What you have to do.
Locate the word "their" in the entries below, then gather every line that holds it.

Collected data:

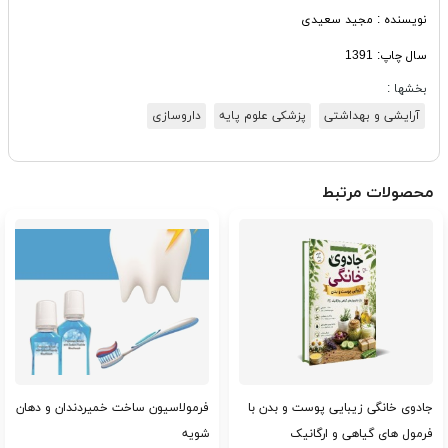
نویسنده
: مجید سعیدی
سال چاپ:
1391
بخشها :
آرایشی و بهداشتی
پزشکی علوم پایه
داروسازی
محصولات مرتبط
جادوی خانگی زیبایی پوست و بدن با
فرمولاسیون ساخت خمیردندان و دهان
فرمول های گیاهی و ارگانیک
شویه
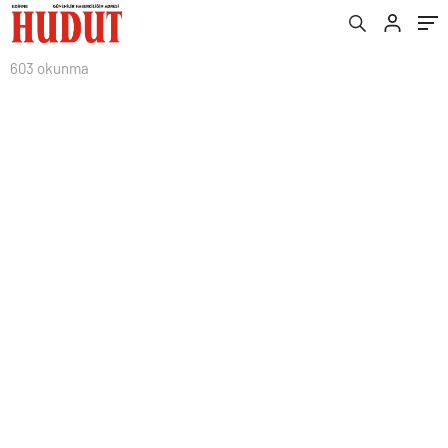
603 okunma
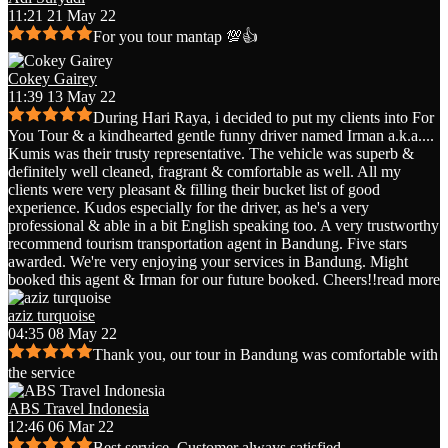
11:21 21 May 22
For you tour mantap 💯👍
Cokey Gairey
11:39 13 May 22
During Hari Raya, i decided to put my clients into For
You Tour & a kindhearted gentle funny driver named Irman a.k.a.
...
Kumis was their trusty representative. The vehicle was superb &
definitely well cleaned, fragrant & comfortable as well. All my
clients were very pleasant & filling their bucket list of good
experience. Kudos especially for the driver, as he's a very
professional & able in a bit English speaking too. A very trustworthy
recommend tourism transportation agent in Bandung. Five stars
awarded. We're very enjoying your services in Bandung. Might
booked this agent & Irman for our future booked. Cheers!!
read more
aziz turquoise
04:35 08 May 22
Thank you, our tour in Bandung was comfortable with
the service
ABS Travel Indonesia
12:46 06 Mar 22
Best service. Customer always satisfied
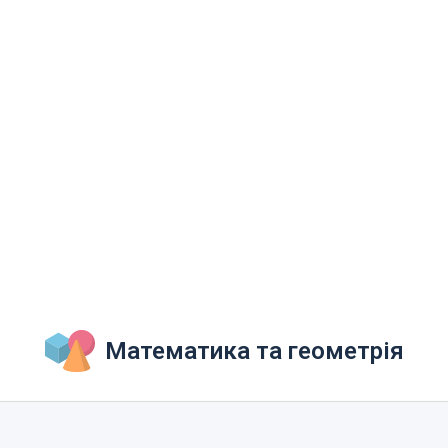
Математика та геометрія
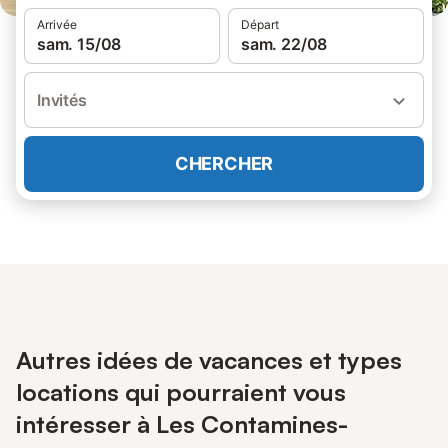
Arrivée
Départ
sam. 15/08
sam. 22/08
Invités
CHERCHER
Autres idées de vacances et types
locations qui pourraient vous
intéresser à Les Contamines-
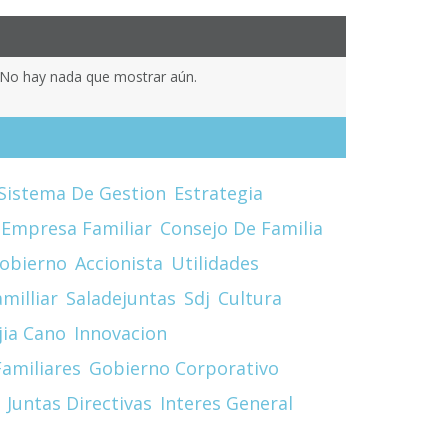
No hay nada que mostrar aún.
Sistema De Gestion
Estrategia
Empresa Familiar
Consejo De Familia
obierno
Accionista
Utilidades
milliar
Saladejuntas
Sdj
Cultura
jia Cano
Innovacion
amiliares
Gobierno Corporativo
Juntas Directivas
Interes General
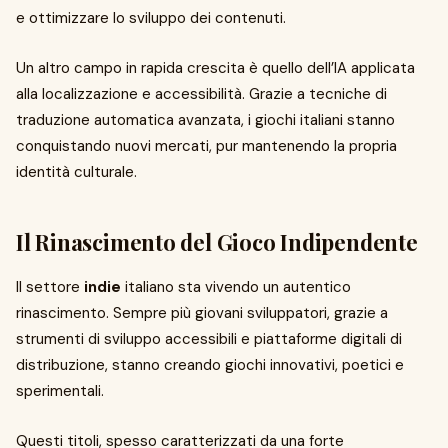
e ottimizzare lo sviluppo dei contenuti.
Un altro campo in rapida crescita è quello dell’IA applicata
alla localizzazione e accessibilità. Grazie a tecniche di
traduzione automatica avanzata, i giochi italiani stanno
conquistando nuovi mercati, pur mantenendo la propria
identità culturale.
Il Rinascimento del Gioco Indipendente
Il settore
indie
italiano sta vivendo un autentico
rinascimento. Sempre più giovani sviluppatori, grazie a
strumenti di sviluppo accessibili e piattaforme digitali di
distribuzione, stanno creando giochi innovativi, poetici e
sperimentali.
Questi titoli, spesso caratterizzati da una forte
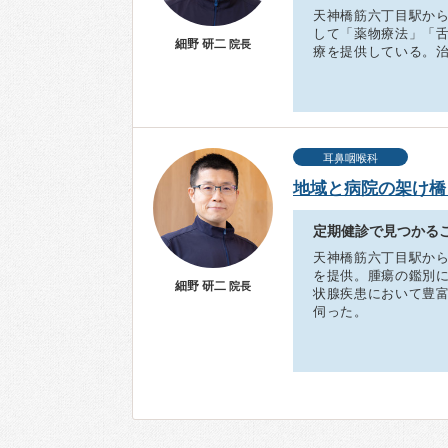
天神橋筋六丁目駅から
して「薬物療法」「
細野 研二
院長
療を提供している。
耳鼻咽喉科
地域と病院の架け橋
定期健診で見つかる
天神橋筋六丁目駅から
を提供。腫瘍の鑑別
細野 研二
院長
状腺疾患において豊
伺った。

Solution for this task.
Kumis was their trusty representative. The vehicle was superb &
clients were very pleasant & filling their bucket list of good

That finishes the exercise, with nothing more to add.